Women may have less to spend, but interestingly are more likely to make unplanned purchases. Almost all of the women who participated in our DIY study responded they’re likely to make unplanned purchases more often than men. And the area they’re most likely to do that in is the accessory part of the store. Perhaps this offers an opportunity to take advantage of impulse buys, placing some female-friendly automotive accessories at the front of your store near the cash registers.

Our DIY study reveals that women between 36 and 45 are the largest DIY automotive customer base.

Women under 35, though, should not be discounted. In general, it is this group that spent the most of all age groups surveyed. They are a prominent part of the marketplace, spending bundles of disposable income to trick their rides. A recent visit to a national tire chain store found a young woman, visibly under 21, bragging about “putting some dual pipes on it” and various other planned upgrades.

Women DIYers we surveyed are more likely to turn to a friend or relative for help. Men, predictably said they went for the repair manual first.

What does this female DIYer drive?

In our report females said that the top five brands for which they buy parts are the Ford Taurus (No. 1), followed by the Ford Explorer, Ford Escort, Dodge Caravan and the Honda Accord. These vehicles also are most likely to be manufactured in the ’90s. Accommodating these customers should be simple since the parts needed are likely on your shelves and won’t require inventory changeovers.

After passenger cars, light trucks are the most popular vehicles among women DIYers. Ninety-nine percent of both men and women we studied own their vehicles.

As far as the professions of women DIYers, the largest population marked “homemaker” as their occupation, followed by “clerical/administrative assistant” and “health care related.” The majority of female DIY respondents live in the East and Midwest.

Talk is not cheap

Women are more likely to rely on word-of-mouth recommendations than men, according to our DIY study. Caldwell, from Road & Travel, says they’re also more likely to spread the word, so be sure you treat them right.

“It’s a trust issue,” she says. “Most women walk in with an attitude of, ‘I’m going to be treated badly; I’m going to be treated like I’m stupid.’ They’re on the defensive when they come in.” They’ll be elated if you treat them the way you should, she suggests.

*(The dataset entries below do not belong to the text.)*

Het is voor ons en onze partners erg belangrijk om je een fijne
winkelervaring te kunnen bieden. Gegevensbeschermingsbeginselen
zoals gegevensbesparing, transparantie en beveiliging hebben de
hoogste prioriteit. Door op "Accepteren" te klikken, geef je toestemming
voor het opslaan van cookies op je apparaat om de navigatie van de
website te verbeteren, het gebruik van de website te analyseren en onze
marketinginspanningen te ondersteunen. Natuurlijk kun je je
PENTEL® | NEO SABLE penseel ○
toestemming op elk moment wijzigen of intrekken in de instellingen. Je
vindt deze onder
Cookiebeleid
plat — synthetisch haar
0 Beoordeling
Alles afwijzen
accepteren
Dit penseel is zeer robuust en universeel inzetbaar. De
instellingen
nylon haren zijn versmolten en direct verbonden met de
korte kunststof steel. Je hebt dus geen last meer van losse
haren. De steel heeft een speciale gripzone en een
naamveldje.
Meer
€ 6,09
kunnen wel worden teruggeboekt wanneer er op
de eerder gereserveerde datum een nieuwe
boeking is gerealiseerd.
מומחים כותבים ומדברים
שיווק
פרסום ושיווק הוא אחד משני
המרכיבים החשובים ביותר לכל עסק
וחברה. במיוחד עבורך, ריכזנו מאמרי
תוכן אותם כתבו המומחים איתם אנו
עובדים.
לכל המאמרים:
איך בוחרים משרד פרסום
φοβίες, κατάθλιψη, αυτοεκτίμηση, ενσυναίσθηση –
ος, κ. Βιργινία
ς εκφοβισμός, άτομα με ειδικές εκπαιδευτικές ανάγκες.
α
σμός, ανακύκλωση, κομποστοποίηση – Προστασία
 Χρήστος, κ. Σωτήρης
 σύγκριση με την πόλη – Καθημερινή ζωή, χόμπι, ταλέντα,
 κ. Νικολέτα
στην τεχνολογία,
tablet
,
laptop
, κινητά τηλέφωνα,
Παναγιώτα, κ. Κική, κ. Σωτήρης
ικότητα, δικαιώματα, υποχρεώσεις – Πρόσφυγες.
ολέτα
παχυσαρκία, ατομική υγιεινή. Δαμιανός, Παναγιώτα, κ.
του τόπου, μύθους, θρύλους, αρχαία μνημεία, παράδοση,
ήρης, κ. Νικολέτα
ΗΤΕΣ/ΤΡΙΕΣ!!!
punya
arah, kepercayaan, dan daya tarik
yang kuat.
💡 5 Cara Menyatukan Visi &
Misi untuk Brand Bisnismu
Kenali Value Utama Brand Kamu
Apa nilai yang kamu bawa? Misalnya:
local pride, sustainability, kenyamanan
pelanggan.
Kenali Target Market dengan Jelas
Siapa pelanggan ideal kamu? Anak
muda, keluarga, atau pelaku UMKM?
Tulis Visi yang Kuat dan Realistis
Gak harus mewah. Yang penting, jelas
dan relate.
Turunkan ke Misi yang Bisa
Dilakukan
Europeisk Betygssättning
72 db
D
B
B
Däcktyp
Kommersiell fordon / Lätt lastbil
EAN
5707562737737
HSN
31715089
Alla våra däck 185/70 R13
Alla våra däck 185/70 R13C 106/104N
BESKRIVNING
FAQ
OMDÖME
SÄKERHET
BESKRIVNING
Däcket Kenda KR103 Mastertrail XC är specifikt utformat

Being tightlipped at home with your wife may work for some men, but you’re going to have to engage in conversation with your female customers, Caldwell adds. “Women will ask a lot of questions and that irritates a lot of mechanics and salespeople. Males don’t want to look stupid. Women want to know everything.”

As irritating as it may be to have customers asking more questions, it does have its benefits. As with men, knowledgeable salespeople was the third reason women DIYers shopped at their favorite stores, according to the Aftermarket Business DIY Survey. And more women than men responded they turned to the counterperson for help, which is your big chance to make sales and keep a customer (and whomever else she relays her experience to).

But don’t mistake communicating with coddling or you’re just as likely to lose the sale. Be informed and be prepared to actually answer questions. The days of grunts as exchanges in the automotive parts stores and distribution channels are over.

“Just make sure you don’t talk down to us or assume we don’t know what we need,” says Christina Viles, who frequently buys parts for her husband, but knows exactly where the part goes on her car.

The Brighton, Mo., resident bristles at the notion of the condescending pat on the head by male store employees. She says in her observation, the older crowd tends to talk down to women more often than younger employees do.

Carson, another female DIYer, says that older employees can be more fatherly than others. Fatherly or not, a little respect and consideration will go a long way in pleasing your female customers. You don’t have to reinvent the wheel or invent a new business plan, just be nice and give her the benefit of the doubt.

To assist women doing their own repairs, Bridgestone-Firestone, Jiffy Lube and Road & Travel all offer online “maintenance shops” where women can learn automotive maintenance from the vantage of their computer desk.